A new charter high school on Staten Island plans to enroll a significant number of students with disabilities — an area of great need in a borough where a quarter of students have some disability. Students will have the opportunity to graduate with as many as 60 college credits through a partnership with St. John’s University.

The Bronx charters include a new elementary school that will serve high-functioning students on the autism spectrum, an all-boys middle school inspired by an Obama-era program aimed at uplifting young men of color, and a high school for students who have fallen behind academically.

The final Bronx school is KIPP Freedom, slated to open in 2018, which will mark the first time the national network has opened a new school in New York City in six years.

“The community has tremendous support for the charter,” said Board of Regents Chancellor Betty Rosa about KIPP, who suggested the school could even help reduce segregation if sited in the right location.

The two schools the board rejected would have been located in districts in Mount Vernon, in Westchester County, and Homer, in upstate New York.

Board members raised concerns about the applications, including that their curriculums were not very innovative. They also worried that the schools would drain resources from their surrounding districts, potentially forcing them to cut extracurricular programs from traditional schools.

Regent Judith Johnson, who represents the Mount Vernon district, expressed concern that the school only planned to serve students grades 6-8, while the district is moving towards a model that keeps children in the same school from kindergarten through eighth grade. She suggested waiting to see how the district’s efforts pan out.

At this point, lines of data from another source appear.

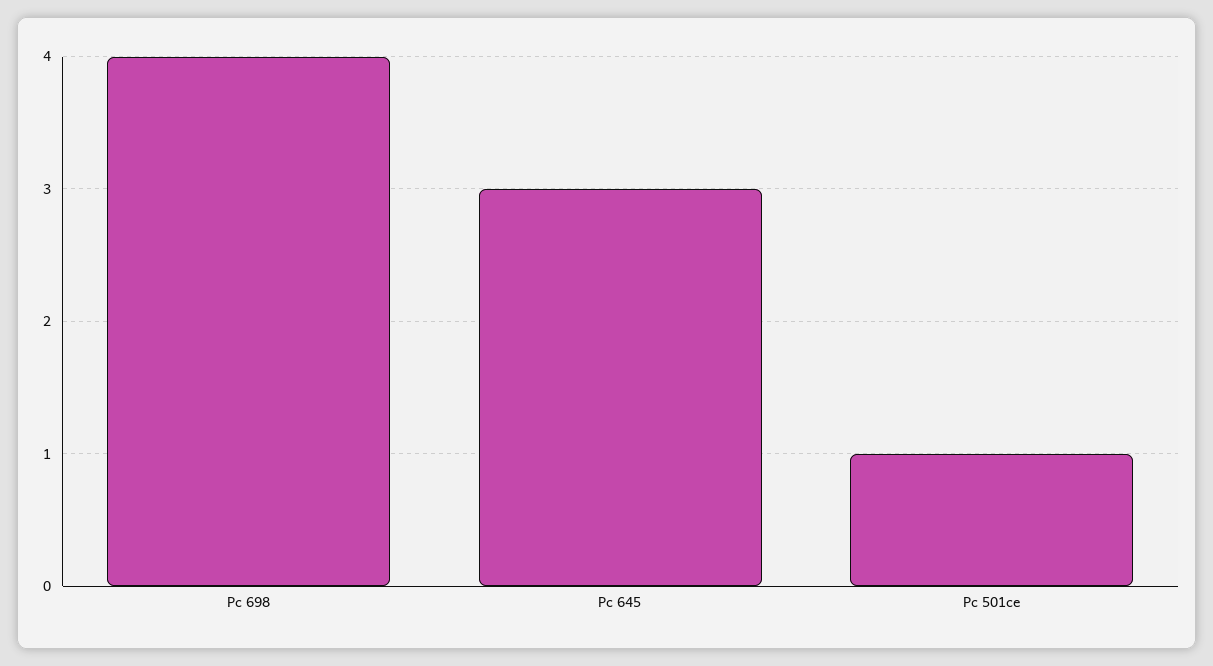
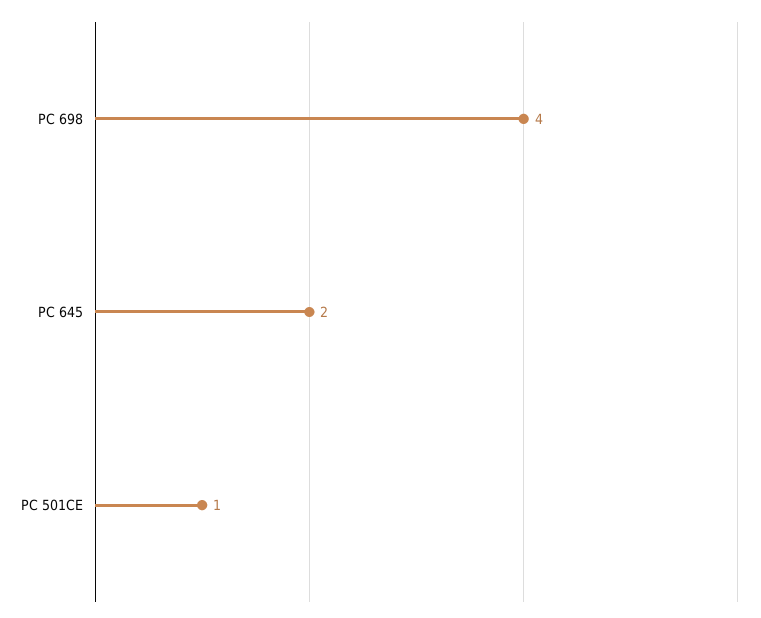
  {
    "Pc 698": 4,
-   "Pc 645": 3,
+   "Pc 645": 2,
    "Pc 501ce": 1
  }

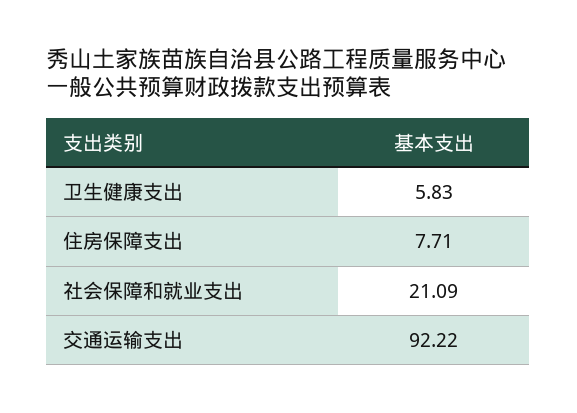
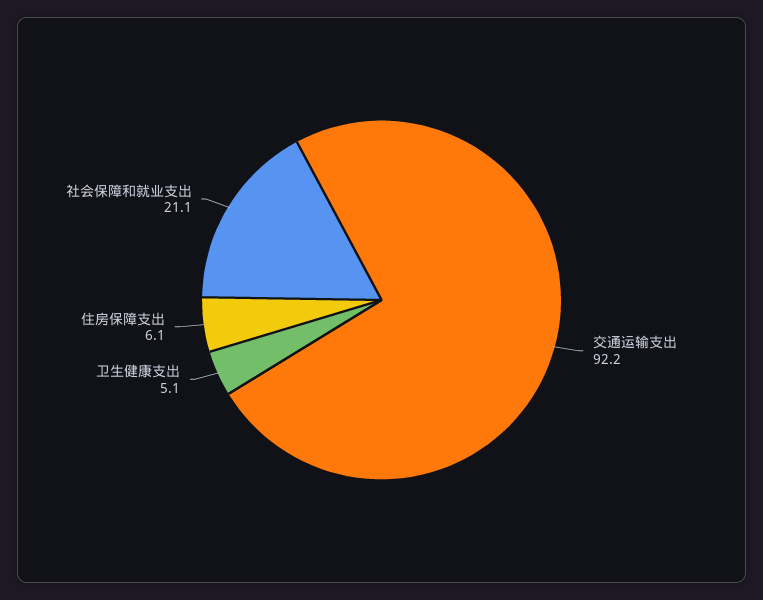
  {
-   "卫生健康支出": 5.83,
+   "卫生健康支出": 5.1,
-   "住房保障支出": 7.71,
+   "住房保障支出": 6.1,
    "社会保障和就业支出": 21.09,
    "交通运输支出": 92.22
  }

“I would suggest this is premature,” Johnson said. “I’m not going to support this at this time.”

The vote comes as top state officials have been skeptical of charter schools and policies regulating them.

At past meetings, Regents have wondered aloud whether the schools are serving their fair share of high-needs students. And Board of Regents Chancellor Betty Rosa and State Commissioner MaryEllen Elia have been on a warpath against a new policy that will allow some charter schools to certify their own teachers.

However, those concerns have not stopped the Regents from approving new charter schools. During a low point for approvals in 2015, when the state approved only four charters, few applications made it past the education department’s vetting process and to the board for final approval.

Since then, there has been a steady uptick in approvals. The board signed off on seven new schools last year, and is set to approve at least eight this year. (The board, which typically accepts applications in two or three rounds each year, approved three schools earlier this year.)

State education department officials on Monday also presented new ways to evaluate charter schools and decide whether they should remain open, based on proposals that the Board of Regents floated last month.

The additions to the state’s “Charter School Performance Framework” could include measures of student chronic absenteeism, the schools’ suspension rates, and the results of student and staff surveys. In previous meetings, Regents have also suggested surveying families who decide to leave charter schools.

Charter schools are already required to meet certain enrollment and retention targets, or to make “good faith efforts” to reach them. The state also considers the quality of a school’s curriculum and its outreach to families.

At Monday’s meeting, some Regents proposed adding yet another measure: whether charter schools are sharing innovative practices with the district schools.

“If the original intent [of charter schools] was to create opportunity for innovation,” said Regent Johnson, “we have to decide now, after those twenty plus years, did that happen?”